逸失利益とは
<死亡による逸失利益>
死亡による逸失利益とは、被害者が生きていれば得られたであろう収入をいいます。
逸失利益は、死亡時の年齢と就労可能年数、収入、性別、一家の支柱を担っていたか否かなどの条件から算定して加害者に請求します。

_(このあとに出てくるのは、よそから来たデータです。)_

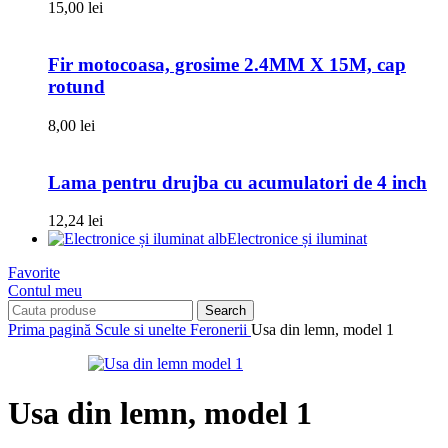
15,00
lei
Fir motocoasa, grosime 2.4MM X 15M, cap
rotund
8,00
lei
Lama pentru drujba cu acumulatori de 4 inch
12,24
lei
Electronice și iluminat
Favorite
Contul meu
Search
Prima pagină
Scule si unelte
Feronerii
Usa din lemn, model 1
Usa din lemn, model 1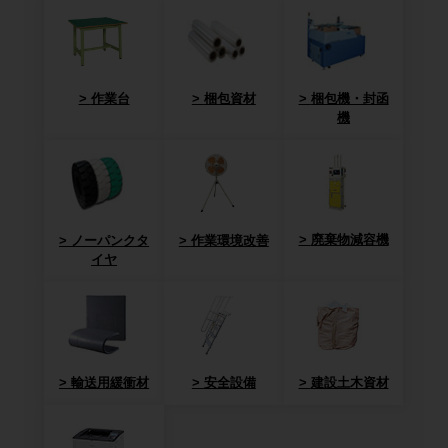
作業台
梱包資材
梱包機・封函
機
廃棄物減容機
ノーパンクタ
作業環境改善
イヤ
輸送用緩衝材
安全設備
建設土木資材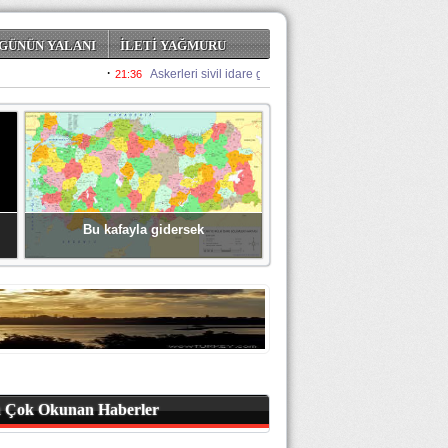
GÜNÜN YALANI
İLETİ YAĞMURU
Bu kafayla gidersek
 Çok Okunan Haberler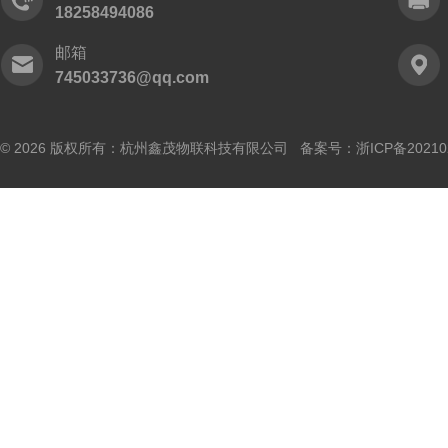
18258494086
邮箱
745033736@qq.com
© 2026 版权所有：杭州鑫茂物联科技有限公司 备案号：
浙ICP备20210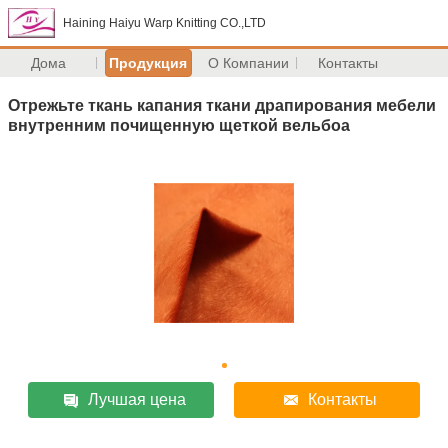
Haining Haiyu Warp Knitting CO.,LTD
Дома
Продукция
О Компании
Контакты
Отрежьте ткань капания ткани драпирования мебели
внутренним почищенную щеткой вельбоа
Лучшая цена
Контакты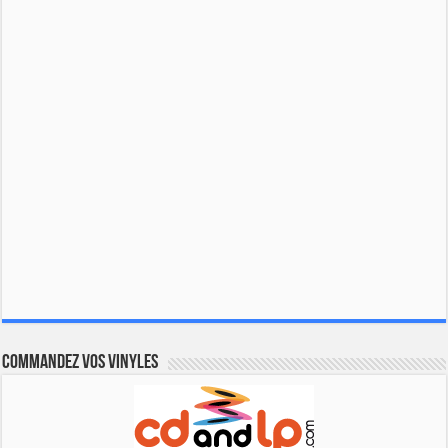
Commandez vos vinyles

全額ではなく当該機関の本人生活費と中間利息を引いた額になります。
生活控除率は定額化されています。
税金は控除しません。
◇無職者や若年の被害者は原則として賃金センサスの全年齢平均賃金または学歴別平均賃金をもとに基礎収入を算定します。
有識者は事故前の実収入をもとに算定します。
◇中間利息の控除方法は原則として年5%のライプニッツ方式を採用します。
<サラリーマンの逸失利益>
サラリーマンの逸失利益算出法は、原則として事故前の現実収入から算定します。
◇給与
基本給、歩合給、各種手当や賞与などです。
社会保険料や所得税控除前の額を基準にします。
◇将来の昇給
給与規定が確立されている大企業や公務員においては考慮されます。
◇ベースアップ
不確定要素のため請求は困難です。
◇退職金
事故死亡時に実際に支給された退職金と、定年まで勤めた場合の金額との差額を請求できます。
◇恩給や退職年金・障害年金など
請求できますが、遺族年金は受給者本人を扶助する目的のものですので、被害者が生前もらっていた分を遺族が請求できるかはわかりません。
◇役員報酬
労働対価部分についてのみ認められますが、功労・配当部分が遺族に引き継がれない場合はそれらも逸失利益になります。
<自営業の逸失利益>
自営業・自由業の逸失利益の算出法は、前年度の確定申告を算定基礎とし、年度による格差は算定対象期間を拡大することで調整します。
個人事業主で飲食店や農業などに多い家族経営の場合は、被害者本人の貢献のほかに資本利得や家族の労務提供などの要素があり、商売の様態や死亡者の担っていた役割などを検証した上で、被害者の寄与率何%と認定することになります。
<主婦の逸失利益>
主婦の逸失利益の算出法は、専業主婦であるなら賃金センサス全年齢平均賃金にのっとり、有職の場合は賃金センサスと現実収入の多いほうを基礎とします。
これらの方法で算出した、生きていたら得たであろう収入額からその間の生活費などを控除した金額が、加害者に請求する賠償金額になります。
賃金センサスは、事故発生時に最新のものが入手できない場合は、算定する時点で最新のものを使います。
<幼児・学生の逸失利益>
まだ職についていない学生や、就学前の幼児の死亡による逸失利益の算出方法は次のようになります。
逸失利益=賃金センサス全年齢平均賃金+ライプニッツ式係数
逸失利益は胎児死亡や死産の場合も認められます。
また、死亡被害者が女児の場合は平均給与額に家事労働分を加算したり、生活費控除率を男児より低めにしたりする場合もありますが、これは男女間の賃金格差を是正する為です。
就労年齢に達するまでの養育費は控除しないことになっています。
<失業者・外国人の逸失利益>
失業者・外国人の逸失利益の算出方法は次のようになります。
◇失業者
事故当時に就労意欲と職に就ける能力をもっていたと認められれば逸失利益を請求することができます。
賃金センサス産業計、企業規模計、学歴計の男子または女子を基準に算定します。
就職内定中なら内定先の予定年収を適用し、場合によっては失業前の実収入を考慮します。
◇外国人
日本とその国の生活水準の違いや、どのような在留資格で日本滞在中だったのかなどを考慮して算定します。
●永住者としての在留資格
ほぼ日本人と同等に算定されます。
●就労者としての在留資格
日本で得ていた収入の実績から算定します。
●観光・商用などで滞在中
本国の収入額から算定します。
●不法就労者・密入国者
事故後数年は日本での収入から、以後は本国での収入から算定します。
なお、外国人が相手の場合、示談が決裂すると国際裁判になります。